- Thread starter
Crossing the Road
- Jul 16, 2018
I may try this, though it will be virtually impossible to completely limit it to just feed. What you say about quality of forage makes sense, which is why I was planning on implementing a fodder system this weekend.Whether foraging and free ranging is bad for their diet depends on what they are finding when they forage.
For example, eating green grass and scratching up worms from a compost pile is likely to be fine.
But if they find a lot of grass seeds and not many bugs, that has about the same nutritional effect as eating a lot of extra grain and not enough protein. (Like when people offer too much scratch.)

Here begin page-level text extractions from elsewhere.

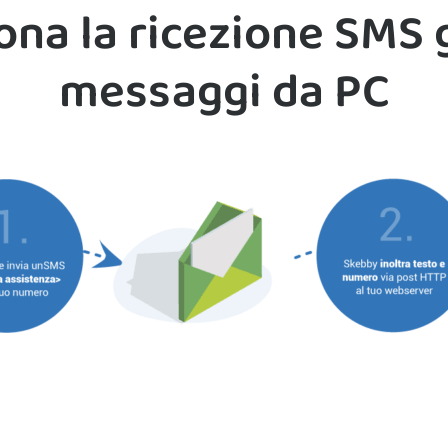
na la ricezione SMS
messaggi da PC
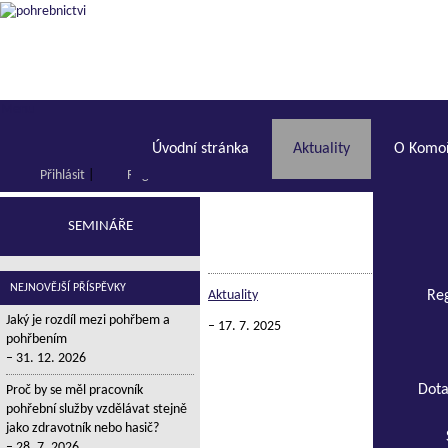
Menu
Úvodní stránka
Aktuality
O Komoř
Přihlásit
|
Registrace
SEMINÁŘE
NEJNOVĚJŠÍ PŘÍSPĚVKY
Aktuality
Reg
Jaký je rozdíl mezi pohřbem a
17. 7. 2025
pohřbením
31. 12. 2026
Dota
Proč by se měl pracovník
pohřební služby vzdělávat stejně
jako zdravotník nebo hasič?
28. 7. 2026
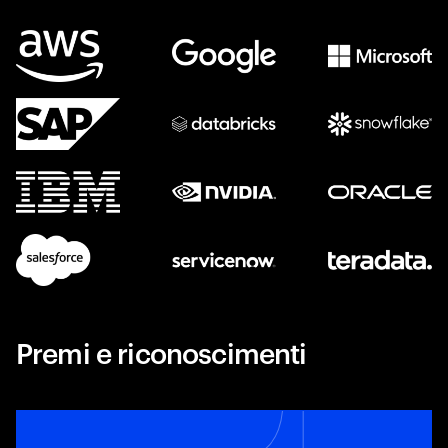
Premi e riconoscimenti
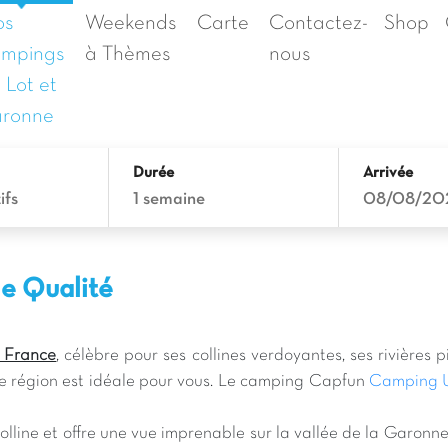
os
Weekends
Carte
Contactez-
Shop
ampings
à Thèmes
nous
 Lot et
aronne
Durée
Arrivée
ifs
1 semaine
08/08/20
e Qualité
a France
, célèbre pour ses collines verdoyantes, ses rivières
te région est idéale pour vous. Le camping Capfun
Camping U
olline et offre une vue imprenable sur la vallée de la Garonne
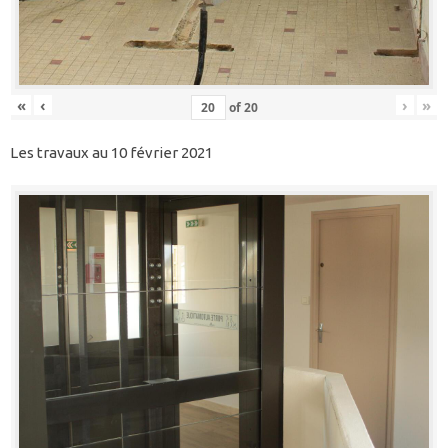
«
‹
›
»
of
20
Les travaux au 10 février 2021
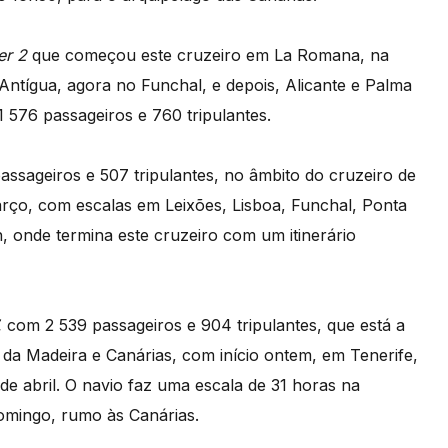
er 2
que começou este cruzeiro em La Romana, na
ntígua, agora no Funchal, e depois, Alicante e Palma
1 576 passageiros e 760 tripulantes.
ssageiros e 507 tripulantes, no âmbito do cruzeiro de
ço, com escalas em Leixões, Lisboa, Funchal, Ponta
h, onde termina este cruzeiro com um itinerário
,
com 2 539 passageiros e 904 tripulantes, que está a
as da Madeira e Canárias, com início ontem, em Tenerife,
de abril. O navio faz uma escala de 31 horas na
omingo, rumo às Canárias.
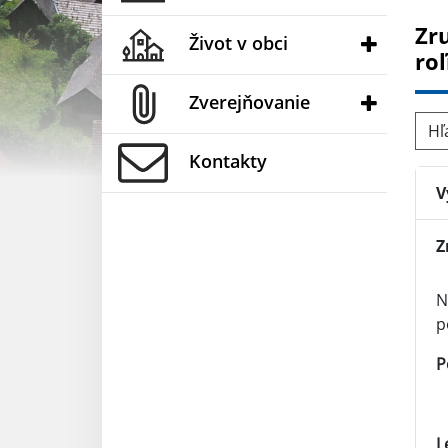
Zr
Život v obci
ro
Zverejňovanie
Hľad
Kontakty
V
Z
N
p
P
L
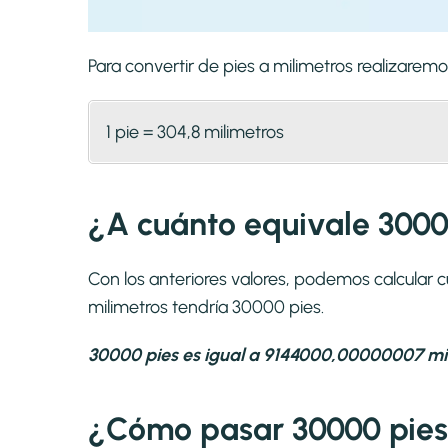
Para convertir de pies a milimetros realizare
1 pie = 304,8 milimetros
¿A cuánto equivale 3000
Con los anteriores valores, podemos calcular 
milimetros tendría 30000 pies.
30000 pies es igual a 9144000,00000007 mil
¿Cómo pasar 30000 pies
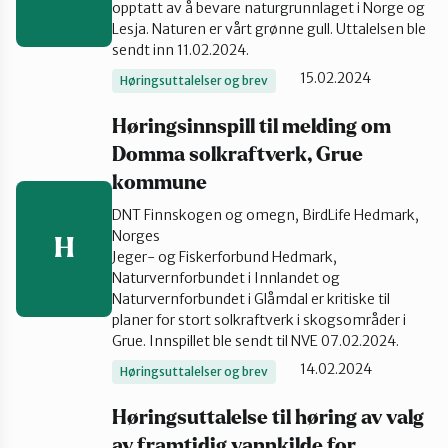
opptatt av å bevare naturgrunnlaget i Norge og
Valdres
Lesja. Naturen er vårt grønne gull. Uttalelsen ble
sendt inn 11.02.2024.
15.02.2024
Høringsuttalelser og brev
Høringsinnspill til melding om
Domma solkraftverk, Grue
kommune
DNT Finnskogen og omegn, BirdLife Hedmark,
Norges
H
Jeger- og Fiskerforbund Hedmark,
Naturvernforbundet i Innlandet og
Naturvernforbundet i Glåmdal er kritiske til
planer for stort solkraftverk i skogsområder i
Grue. Innspillet ble sendt til NVE 07.02.2024.
14.02.2024
Høringsuttalelser og brev
Høringsuttalelse til høring av valg
av framtidig vannkilde for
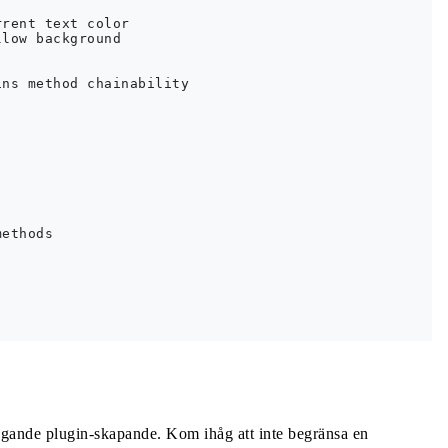
rent text color

low background

ns method chainability

ethods

ggande plugin-skapande. Kom ihåg att inte begränsa en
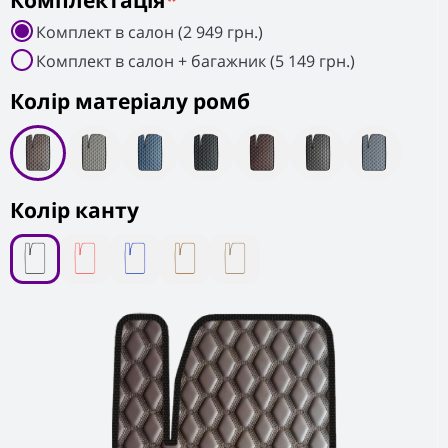
Комплектація
*
Комплект в салон (2 949 грн.)
Комплект в салон + багажник (5 149 грн.)
Колiр матеріалу ромб
Колір канту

And if they forage in a place with spilled grain (like in a barn with other livestock), or pizza (like a place where people eat lunch and think it's fun to feed leftovers to the birds), I think it's obvious what effect that would have on their diet.

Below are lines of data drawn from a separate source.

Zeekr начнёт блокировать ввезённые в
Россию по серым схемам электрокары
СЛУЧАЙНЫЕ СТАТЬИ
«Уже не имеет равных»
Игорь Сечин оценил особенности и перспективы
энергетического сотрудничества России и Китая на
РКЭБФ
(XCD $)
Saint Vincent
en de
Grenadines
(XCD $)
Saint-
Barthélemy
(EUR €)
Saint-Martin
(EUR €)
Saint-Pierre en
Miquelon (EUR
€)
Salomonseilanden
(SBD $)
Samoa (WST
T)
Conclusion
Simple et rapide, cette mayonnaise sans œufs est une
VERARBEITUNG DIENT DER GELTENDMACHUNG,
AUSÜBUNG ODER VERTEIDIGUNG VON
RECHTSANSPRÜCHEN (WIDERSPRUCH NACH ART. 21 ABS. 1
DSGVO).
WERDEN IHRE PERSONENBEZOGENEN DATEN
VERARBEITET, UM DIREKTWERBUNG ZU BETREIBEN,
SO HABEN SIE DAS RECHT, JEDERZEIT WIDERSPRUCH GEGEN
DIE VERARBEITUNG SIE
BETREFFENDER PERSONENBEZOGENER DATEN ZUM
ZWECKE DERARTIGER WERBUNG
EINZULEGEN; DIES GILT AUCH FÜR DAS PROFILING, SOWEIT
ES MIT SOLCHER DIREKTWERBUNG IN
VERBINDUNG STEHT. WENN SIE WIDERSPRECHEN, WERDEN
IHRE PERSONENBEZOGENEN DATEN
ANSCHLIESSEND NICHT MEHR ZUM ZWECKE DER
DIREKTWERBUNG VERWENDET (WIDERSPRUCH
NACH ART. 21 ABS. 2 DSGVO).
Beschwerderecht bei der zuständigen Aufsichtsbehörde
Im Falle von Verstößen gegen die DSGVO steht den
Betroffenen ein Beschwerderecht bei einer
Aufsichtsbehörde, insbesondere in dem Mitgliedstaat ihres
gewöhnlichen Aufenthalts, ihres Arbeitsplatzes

If your chickens are having health problems,
and if you think those health problems might be related to their diet,
then it might be useful to limit them to only a complete commercial feed, to see if that helps.
A month or two would probably be long enough to show if it makes a difference.
As the seasons change, so do the things they can forage, so they will naturally eat more or less of the commercial feed at some seasons. So if you think about what has happened during the course of the year, you might notice if they are better or worse at what seasons, and see if that correlates with how much of what they eat.
I would probably let them keep foraging unless you have reason to think their diet is causing a problem, but limiting them to commercial food is definitely a safe thing to try, and has a chance of helping (depending on what their actual problem is.)
I don't know that diet is a cause, but I can't imagine that it's completely unrelated since diet is so closely linked with health in general. I wish I knew.... I lost 2 chickens to reproductive issues since April after not losing any for years (other than chicks to shipping stress). One of my ducks is now having problems (internal laying that, thankfully, hasn't turned septic).